Abstract
Introduction: We recently proposed a luminous efficiency function, V*(λ), for 2° photopic viewing based on heterochromatic flicker photometric (HFP) measurements made under daylight (D65) adaptation (Sharpe, Stockman, Jagla, & Jägle, 2005). V*(λ), is defined as a linear combination of the Stockman & Sharpe (2000) long-wavelength sensitive (L-) and middle-wavelength sensitive (M-) cone fundamentals. However, the applicability of V*(λ) is limited to its measuring conditions, because the relative contributions of the L- and M-cones to luminous efficiency depend strongly on the state of chromatic adaptation. Here, we extend its applicability by characterizing its dependence on background chromaticity.

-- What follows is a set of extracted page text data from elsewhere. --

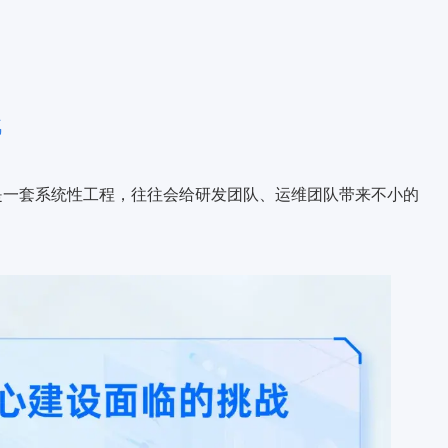
战
往是一套系统性工程，往往会给研发团队、运维团队带来不小的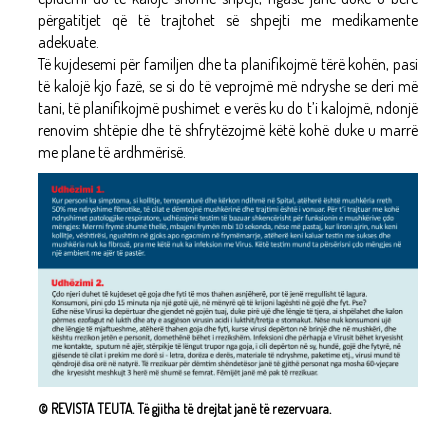
përgatitjet që të trajtohet së shpejti me medikamente
adekuate.
Të kujdesemi për familjen dhe ta planifikojmë tërë kohën, pasi
të kalojë kjo fazë, se si do të veprojmë më ndryshe se deri më
tani, të planifikojmë pushimet e verës ku do t’i kalojmë, ndonjë
renovim shtëpie dhe të shfrytëzojmë këtë kohë duke u marrë
me plane të ardhmërisë.
© REVISTA TEUTA. Të gjitha të drejtat janë të rezervuara.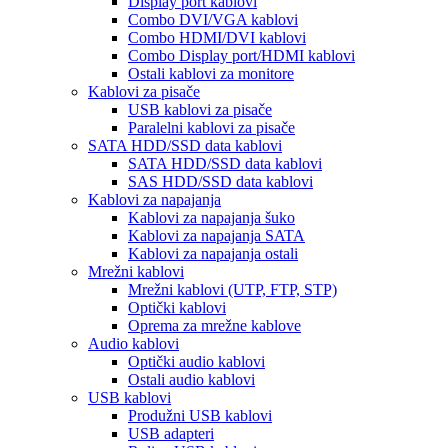
Display port kablovi
Combo DVI/VGA kablovi
Combo HDMI/DVI kablovi
Combo Display port/HDMI kablovi
Ostali kablovi za monitore
Kablovi za pisače
USB kablovi za pisače
Paralelni kablovi za pisače
SATA HDD/SSD data kablovi
SATA HDD/SSD data kablovi
SAS HDD/SSD data kablovi
Kablovi za napajanja
Kablovi za napajanja šuko
Kablovi za napajanja SATA
Kablovi za napajanja ostali
Mrežni kablovi
Mrežni kablovi (UTP, FTP, STP)
Optički kablovi
Oprema za mrežne kablove
Audio kablovi
Optički audio kablovi
Ostali audio kablovi
USB kablovi
Produžni USB kablovi
USB adapteri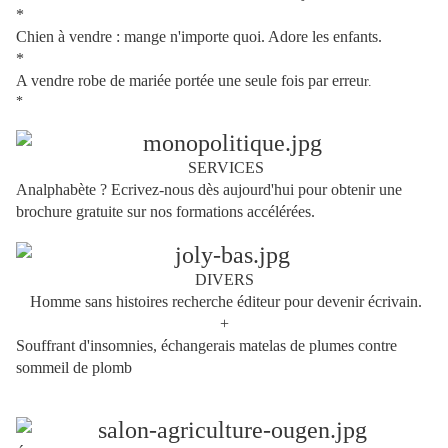
*
Chien à vendre : mange n'importe quoi. Adore les enfants.
*
A vendre robe de mariée portée une seule fois par erreu
r.
*
SERVICES
Analphabète ? Ecrivez-nous dès aujourd'hui pour obtenir une
brochure gratuite sur nos formations accélérées.
DIVERS
Homme sans histoires recherche éditeur pour devenir écrivain.
+
Souffrant d'insomnies, échangerais matelas de plumes contre
sommeil de plomb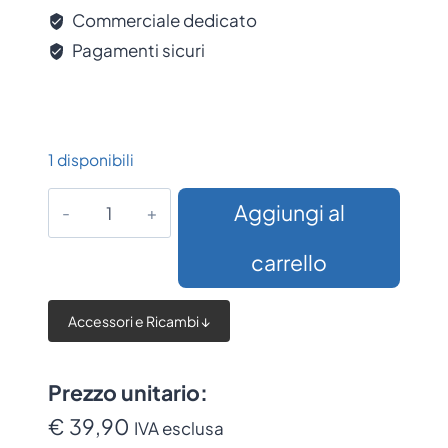
Commerciale dedicato
Pagamenti sicuri
1 disponibili
Zebra
Aggiungi al
Protective
Boot
carrello
quantità
Accessori e Ricambi ↓
Prezzo unitario:
€ 39,90
IVA esclusa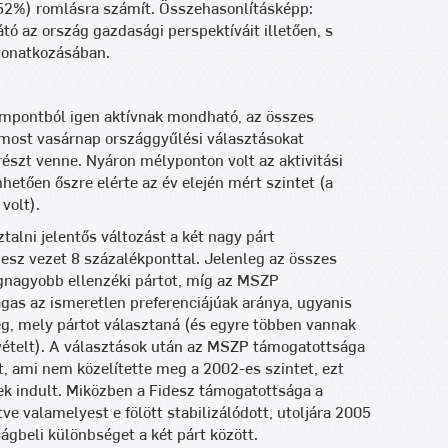
52%) romlásra számít. Összehasonlításképp:
ó az ország gazdasági perspektíváit illetően, s
vonatkozásában.
zempontból igen aktívnak mondható, az összes
 most vasárnap országgyűlési választásokat
észt venne. Nyáron mélyponton volt az aktivitási
hetően őszre elérte az év elején mért szintet (a
volt).
alni jelentős változást a két nagy párt
esz vezet 8 százalékponttal. Jelenleg az összes
gnagyobb ellenzéki pártot, míg az MSZP
as az ismeretlen preferenciájúak aránya, ugyanis
 mely pártot választaná (és egyre többen vannak
zvételt). A választások után az MSZP támogatottsága
 ami nem közelítette meg a 2002-es szintet, ezt
ek indult. Miközben a Fidesz támogatottsága a
tve valamelyest e fölött stabilizálódott, utoljára 2005
gbeli különbséget a két párt között.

Methods: 25 Hz HFP matches were obtained in 6 genotyped male observers on 23 different 3.0 log10 photopic troland adapting fields (µ): 14 spectral ones (µ = 430 to 670 nm); 7 bichromatic mixtures (µ = 478 + 577 nm) that varied in luminance ratio; and 2 corresponding to CIE Illuminants A and D65 daylight. Each of the resulting 23 luminous efficiency functions, Vµ*(λ), was characterized as a best-fitting linear combination of the cone fundamentals, aL(λ) + M(µ), where a, the L-cone weighting factor, varies with µ, the effective background wavelength.
Results: As expected, short-wavelength fields increase a, by decreasing the relative M-cone contribution, and long-wavelength fields decrease a, by decreasing the relative L-cone contribution. However, the changes in a are larger on short wavelengths fields and smaller on long-wavelengths ones than predicted from reciprocal sensitivity adjustment (Weber's Law). Shorter and longer wavelength chromatic fields both relatively suppress the M-cone contribution to Vµ*(λ) in excess of Weber's Law.
Conclusions: Our generalized model accounts for Weber's Law and the chromatic suppression of the M-cone contribution to Vµ*(λ). It allows a(µ), and therefore Vµ*(λ), to be predicted for a standard observer for any chromatic background of 1000 td.